Dans d’autres pays, la coordination institutionnelle n’est pas pleinement établie : en Éthiopie, la fragmentation entre niveaux fédéral et local freine la modernisation des infrastructures. Djibouti et Madagascar reposent sur un opérateur centralisé (ONEAD, Jirama), limitant la capacité de gestion décentralisée et la diversification des financements.
Une forte dépendance aux bailleurs
Le financement du secteur repose massivement sur l’appui des principaux acteurs multilatéraux (Banque mondiale, BAD, UE, BEI). La Banque mondiale pilote des programmes nationaux structurants comme One WASH en Éthiopie (300 M USD) ou le PAAEP à Madagascar (220 M USD). La BAD finance de grands projets urbains et ruraux en Ouganda, au Rwanda et au Soudan du Sud.
La France occupe une place de premier plan dans plusieurs pays, via l’AFD et ses entreprises (voir le tableau des projets financés par l’AFD). Les projets phares incluent : le projet Mwache à Mombasa (120 M EUR) et le Northern Collector à Nairobi (100 M EUR) au Kenya ; la station de traitement du lac Victoria à Mwanza (75 M EUR) et les projets de Morogoro et Shinyanga en Tanzanie ; l’appui en Ouganda (près de 400 M EUR, dont réseaux et station de traitement à Kampala et Mbarara) ; ainsi que l’usine de dessalement de Djibouti cofinancée avec l’UE et la BEI. Aux Comores, l’AFD finance Domoni (7,5 M EUR) et PROGEAU (6,5 M EUR), qui visent respectivement à étendre l’accès à l’eau de la population et à renforcer la gouvernance du secteur. À Maurice, un prêt de politique publique de 200 M EUR soutient la réforme et la modernisation du secteur.

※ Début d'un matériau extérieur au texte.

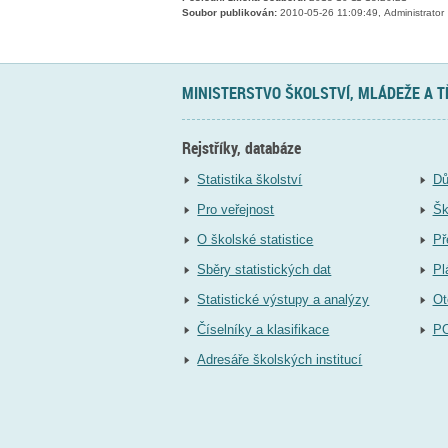
Soubor publikován:
2010-05-26 11:09:49, Administrator
MINISTERSTVO ŠKOLSTVÍ, MLÁDEŽE A 
Rejstříky, databáze
Statistika školství
Dů
Pro veřejnost
Šk
O školské statistice
Př
Sběry statistických dat
Pl
Statistické výstupy a analýzy
Ot
Číselníky a klasifikace
P
Adresáře školských institucí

Si les entreprises françaises se distinguent dans l’ingénierie, les technologies de traitement, l’opération et l’assistance technique, les marchés de construction lourde restent dominés par les compagnies chinoises. L’offre française peut continuer à être bien placée en montrant sa capacité à proposer des solutions innovantes (PPP, dessalement, digitalisation, gestion intégrée) et à intégrer l’opération et la maintenance des infrastructures dans une offre intégrée performante.